**TO-DO ITEM**
Rewrite these rows with "NEWSWIRE" changed to "NEWSROOM" everywhere it appears, keeping everything else the same. Leave the pictures out.

#####

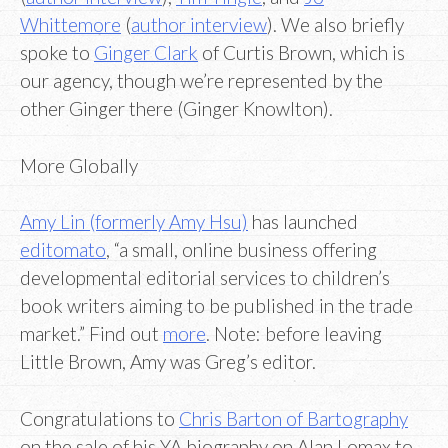
Whittemore
(
author interview
). We also briefly
spoke to
Ginger Clark
of Curtis Brown, which is
our agency, though we’re represented by the
other Ginger there (Ginger Knowlton).
More Globally
Amy Lin (formerly Amy Hsu)
has launched
editomato
, “a small, online business offering
developmental editorial services to children’s
book writers aiming to be published in the trade
market.” Find out
more
. Note: before leaving
Little Brown, Amy was Greg’s editor.
Congratulations to
Chris Barton of Bartography
on the sale of his YA biography on Alan Lomax to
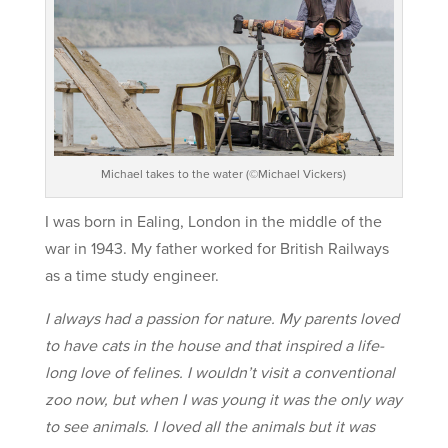
Michael takes to the water (©Michael Vickers)
I was born in Ealing, London in the middle of the
war in 1943. My father worked for British Railways
as a time study engineer.
I always had a passion for nature. My parents loved
to have cats in the house and that inspired a life-
long love of felines. I wouldn’t visit a conventional
zoo now, but when I was young it was the only way
to see animals. I loved all the animals but it was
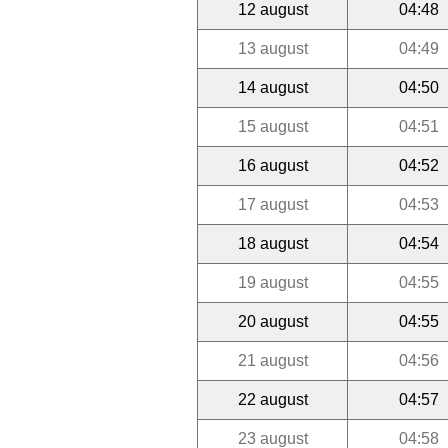
12 august
04:48
13 august
04:49
14 august
04:50
15 august
04:51
16 august
04:52
17 august
04:53
18 august
04:54
19 august
04:55
20 august
04:55
21 august
04:56
22 august
04:57
23 august
04:58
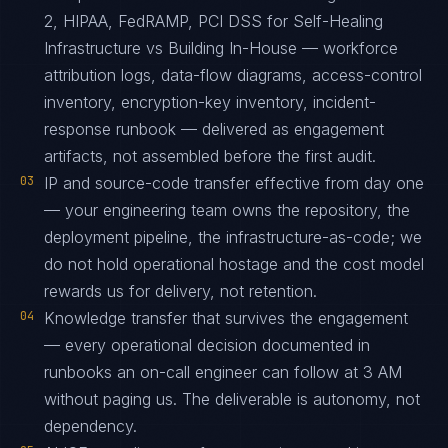
2, HIPAA, FedRAMP, PCI DSS for Self-Healing
Infrastructure vs Building In-House — workforce
attribution logs, data-flow diagrams, access-control
inventory, encryption-key inventory, incident-
response runbook — delivered as engagement
artifacts, not assembled before the first audit.
03
IP and source-code transfer effective from day one
— your engineering team owns the repository, the
deployment pipeline, the infrastructure-as-code; we
do not hold operational hostage and the cost model
rewards us for delivery, not retention.
04
Knowledge transfer that survives the engagement
— every operational decision documented in
runbooks an on-call engineer can follow at 3 AM
without paging us. The deliverable is autonomy, not
dependency.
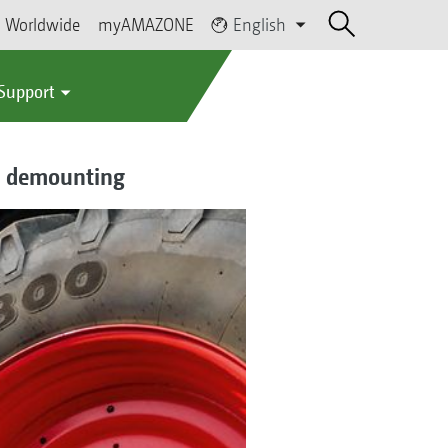
Worldwide
myAMAZONE
English
 Support
nd demounting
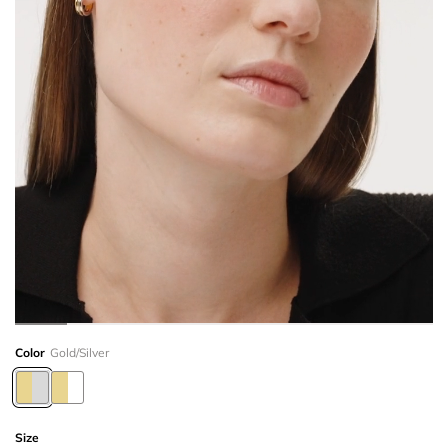
Color
Gold/Silver
Size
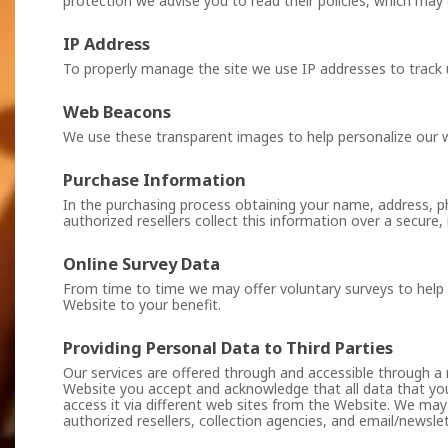
protection we advise you to read their policies, which may 
IP Address
To properly manage the site we use IP addresses to trac
Web Beacons
We use these transparent images to help personalize our 
Purchase Information
In the purchasing process obtaining your name, address, p
authorized resellers collect this information over a secure
Online Survey Data
From time to time we may offer voluntary surveys to help u
Website to your benefit.
Providing Personal Data to Third Parties
Our services are offered through and accessible through a 
Website you accept and acknowledge that all data that yo
access it via different web sites from the Website. We may
authorized resellers, collection agencies, and email/newslet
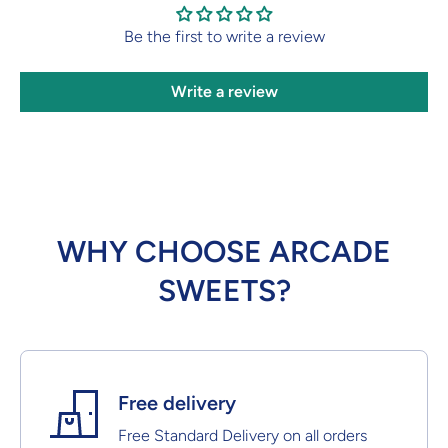
Be the first to write a review
Write a review
WHY CHOOSE ARCADE
SWEETS?
Free delivery
Free Standard Delivery on all orders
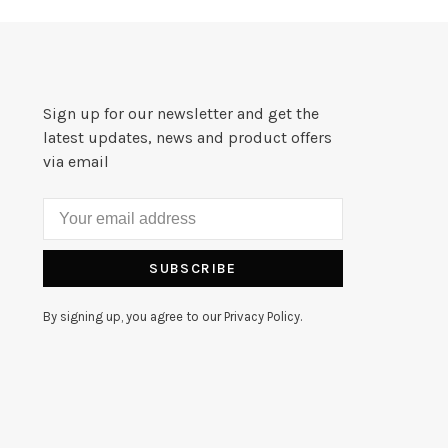
Sign up for our newsletter and get the
latest updates, news and product offers
via email
SUBSCRIBE
By signing up, you agree to our Privacy Policy.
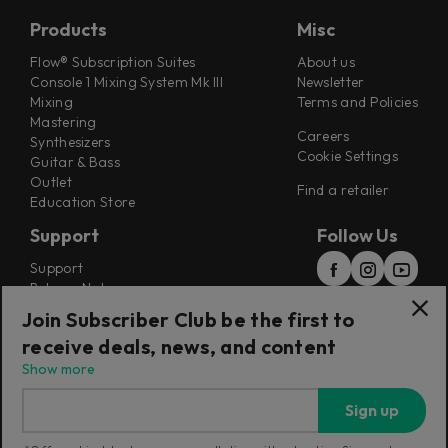
Products
Misc
Flow® Subscription Suites
About us
Console 1 Mixing System Mk III
Newsletter
Mixing
Terms and Policies
Mastering
Careers
Synthesizers
Cookie Settings
Guitar & Bass
Outlet
Find a retailer
Education Store
Support
Follow Us
Support
Release Notes
Manuals
Join Subscriber Club be the first to
Installers
receive deals, news, and content
Refunds & Returns
Show more
Sign up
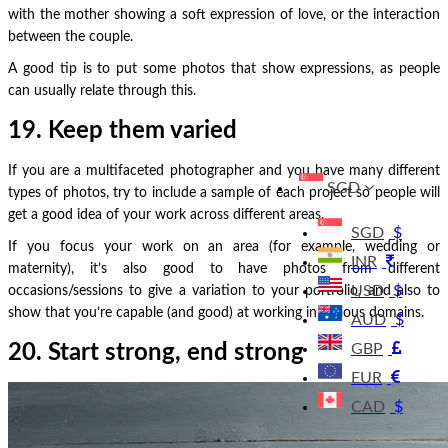
with the mother showing a soft expression of love, or the interaction
between the couple.
A good tip is to put some photos that show expressions, as people
can usually relate through this.
19. Keep them varied
If you are a multifaceted photographer and you have many different
SGD
types of photos, try to include a sample of each project so people will
get a good idea of your work across different areas.
SGD
$
If you focus your work on an area (for example, wedding or
INR
maternity), it’s also good to have photos from different
USD
$
occasions/sessions to give a variation to your portfolio, and also to
show that you’re capable (and good) at working in various domains.
AUD
$
20. Start strong, end strong
GBP
EUR
CAD
$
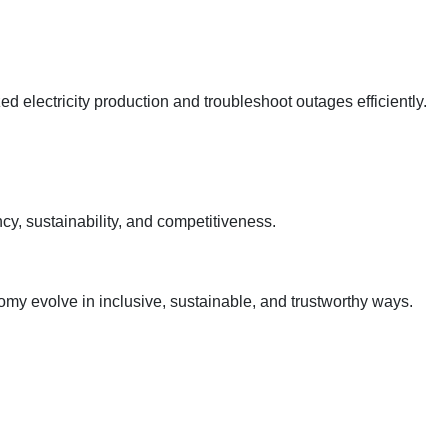
 electricity production and troubleshoot outages efficiently.
y, sustainability, and competitiveness.
omy evolve in inclusive, sustainable, and trustworthy ways.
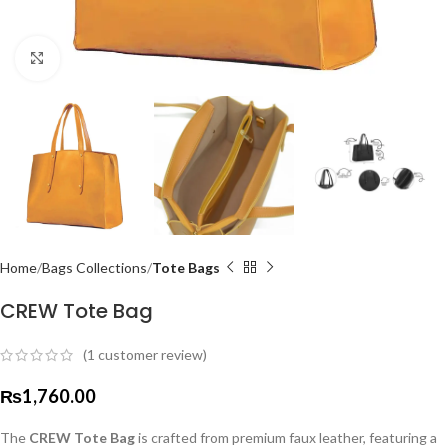
Click to enlarge
Home
Bags Collections
Tote Bags
CREW Tote Bag
(
1
customer review)
₨
1,760.00
The
CREW Tote Bag
is crafted from premium faux leather, featuring a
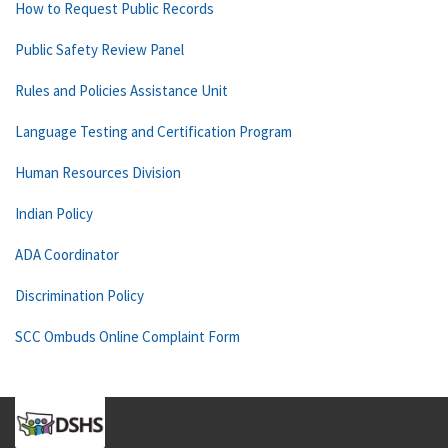
How to Request Public Records
Public Safety Review Panel
Rules and Policies Assistance Unit
Language Testing and Certification Program
Human Resources Division
Indian Policy
ADA Coordinator
Discrimination Policy
SCC Ombuds Online Complaint Form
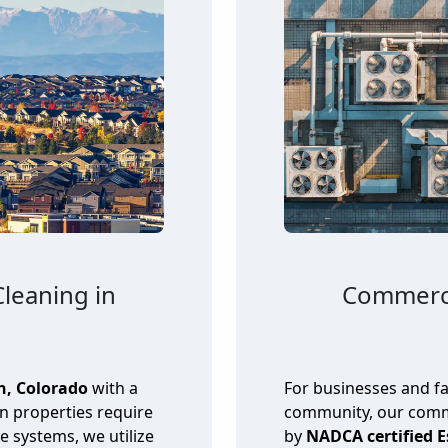
Cleaning in
Commerci
n, Colorado
with a
For businesses and fa
in properties require
community, our comme
se systems, we utilize
by
NADCA certified 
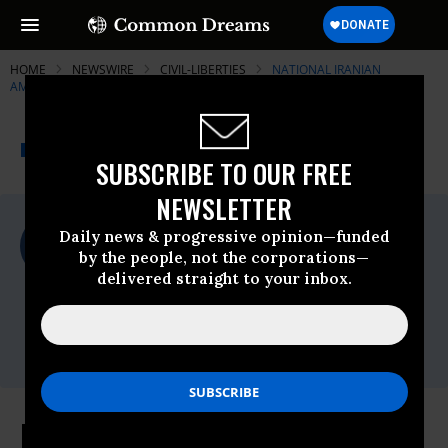
HOME
NEWSWIRE
CIVIL-LIBERTIES
NATIONAL IRANIAN
AMERICAN COUNCIL (NIAC)
THE PROGRESSIVE
A project of
NEWSWIRE
Common Dreams
SUBSCRIBE TO OUR FREE
NEWSLETTER
For Immediate Release
Daily news & progressive opinion—funded
Wednesday January, 29 2020, 11:00pm EDT
by the people, not the corporations—
delivered straight to your inbox.
National Iranian American Council (NIAC)
Contact:
Mana Mostatabi, 202.386.6325 x103,
mmostatabi@niacouncil.org
NIAC Statement on Discriminatory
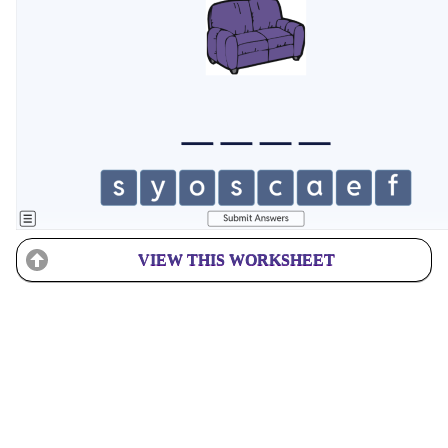
VIEW THIS WORKSHEET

#####

**ANSWER TO THIS PROBLEM**
Whittemore
(
author interview
). We also briefly
spoke to
Ginger Clark
of Curtis Brown, which is
our agency, though we’re represented by the
other Ginger there (Ginger Knowlton).
More Globally
Amy Lin (formerly Amy Hsu)
has launched
editomato
, “a small, online business offering
developmental editorial services to children’s
book writers aiming to be published in the trade
market.” Find out
more
. Note: before leaving
Little Brown, Amy was Greg’s editor.
Congratulations to
Chris Barton of Bartography
on the sale of his YA biography on Alan Lomax to
Michael takes to the water (©Michael Vickers)
I was born in Ealing, London in the middle of the
war in 1943. My father worked for British Railways
as a time study engineer.
I always had a passion for nature. My parents loved
to have cats in the house and that inspired a life-
long love of felines. I wouldn’t visit a conventional
zoo now, but when I was young it was the only way
to see animals. I loved all the animals but it was
12 august
04:48
13 august
04:49
14 august
04:50
15 august
04:51
16 august
04:52
17 august
04:53
18 august
04:54
19 august
04:55
20 august
04:55
21 august
04:56
22 august
04:57
23 august
04:58
2, HIPAA, FedRAMP, PCI DSS for Self-Healing
Infrastructure vs Building In-House — workforce
attribution logs, data-flow diagrams, access-control
inventory, encryption-key inventory, incident-
response runbook — delivered as engagement
artifacts, not assembled before the first audit.
03
IP and source-code transfer effective from day one
— your engineering team owns the repository, the
deployment pipeline, the infrastructure-as-code; we
do not hold operational hostage and the cost model
rewards us for delivery, not retention.
04
Knowledge transfer that survives the engagement
— every operational decision documented in
runbooks an on-call engineer can follow at 3 AM
without paging us. The deliverable is autonomy, not
dependency.
Worldwide
myAMAZONE
English
 Support
nd demounting
Color
Gold/Silver
Size
protection we advise you to read their policies, which may 
IP Address
To properly manage the site we use IP addresses to trac
Web Beacons
We use these transparent images to help personalize our 
Purchase Information
In the purchasing process obtaining your name, address, p
authorized resellers collect this information over a secure
Online Survey Data
From time to time we may offer voluntary surveys to help u
Website to your benefit.
Providing Personal Data to Third Parties
Our services are offered through and accessible through a 
Website you accept and acknowledge that all data that yo
access it via different web sites from the Website. We may
authorized resellers, collection agencies, and email/newslet
Be the first to write a review
Write a review
WHY CHOOSE ARCADE
SWEETS?
Free delivery
Free Standard Delivery on all orders
Sign up for our newsletter and get the
latest updates, news and product offers
via email
SUBSCRIBE
By signing up, you agree to our Privacy Policy.
Products
Misc
Flow® Subscription Suites
About us
Console 1 Mixing System Mk III
Newsletter
Mixing
Terms and Policies
Mastering
Careers
Synthesizers
Cookie Settings
Guitar & Bass
Outlet
Find a retailer
Education Store
Support
Follow Us
Support
Release Notes
Manuals
Join Subscriber Club be the first to
Installers
receive deals, news, and content
Refunds & Returns
Show more
Sign up
with the mother showing a soft expression of love, or the interaction
between the couple.
A good tip is to put some photos that show expressions, as people
can usually relate through this.
19. Keep them varied
If you are a multifaceted photographer and you have many different
SGD
types of photos, try to include a sample of each project so people will
get a good idea of your work across different areas.
SGD
$
If you focus your work on an area (for example, wedding or
INR
maternity), it’s also good to have photos from different
USD
$
occasions/sessions to give a variation to your portfolio, and also to
show that you’re capable (and good) at working in various domains.
AUD
$
20. Start strong, end strong
GBP
EUR
CAD
$
 electricity production and troubleshoot outages efficiently.
y, sustainability, and competitiveness.
omy evolve in inclusive, sustainable, and trustworthy ways.
Click to enlarge
Home
Bags Collections
Tote Bags
CREW Tote Bag
(
1
customer review)
₨
1,760.00
The
CREW Tote Bag
is crafted from premium faux leather, featuring a
How to Request Public Records
Public Safety Review Panel
Rules and Policies Assistance Unit
Language Testing and Certification Program
Human Resources Division
Indian Policy
ADA Coordinator
Discrimination Policy
SCC Ombuds Online Complaint Form
Cleaning in
Commerci
n, Colorado
with a
For businesses and fa
in properties require
community, our comme
se systems, we utilize
by
NADCA certified 
HOME
NEWSROOM
CIVIL-LIBERTIES
NATIONAL IRANIAN
AMERICAN COUNCIL (NIAC)
THE PROGRESSIVE
A project of
NEWSROOM
Common Dreams
SUBSCRIBE TO OUR FREE
NEWSLETTER
For Immediate Release
Daily news & progressive opinion—funded
Wednesday January, 29 2020, 11:00pm EDT
by the people, not the corporations—
delivered straight to your inbox.
National Iranian American Council (NIAC)
Contact:
Mana Mostatabi, 202.386.6325 x103,
mmostatabi@niacouncil.org
NIAC Statement on Discriminatory
VIEW THIS WORKSHEET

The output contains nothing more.